D.R. Peretti Griva ROMA 91 Bromoil Transfers Folio 1949 
Item Number: 280235958900 
Item URL: http://cgi.ebay.com/ws/eBayISAPI.dll?ViewItem&item=280235958900 

In a friendly debate with the ebay seller, I contend that these are high quality reproductions, not original bromoil transfers.

I have several technical reasons for taking this position, but the main reason being:

It would be unthinkable, as well as impossible, to me, for an artist to ink matrices and to produce transfers on a hand press of 91,000 copies! 91 plates x the edition size of 1,000 copies. I calculate that if Griva had been super fast at bromoil transferring that it would have taken him twenty years of doing nothing else but producing these transfers!

The seller cites as his source of authenticity the following:

http://tinyurl.com/6fp5u3

"They are bromoil transfer prints, which is a variation of process of bromoil, and 
Peretti Griva in the Officine Donaggio made limited edition (about 1000 copies) from 
1948 to 1955 of few photographics books. If you control the plates with magnifying 
lens, you can see that don't have a classic tipographic reticle." 

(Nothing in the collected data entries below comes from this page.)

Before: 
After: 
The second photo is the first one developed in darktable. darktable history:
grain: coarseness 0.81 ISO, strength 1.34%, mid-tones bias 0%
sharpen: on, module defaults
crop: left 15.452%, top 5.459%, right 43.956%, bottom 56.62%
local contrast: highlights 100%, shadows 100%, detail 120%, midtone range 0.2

"Few people know a difference, but the plates are limited edition of pictorialist 
photographic works, not rare like the bromoils, but rare. And you can tell that the
plates are different colours in the different copies of the book, because the author 
and the printer change the inks." 

I have another different book of Griva's transfers and have examined the plates with a loupe. There are no traces of half-tone dots or of the surface texture associated with collotype. There are sunken plate marks on each page, but to my eye these are too perfect and I feel the plate marks were mechanically produced. Each page is signed, but to my eye, they were signed on a printing plate.

Does anyone here have knowlege of the method D.R. Peretti Griva used to print his books and to reproduce his transfers?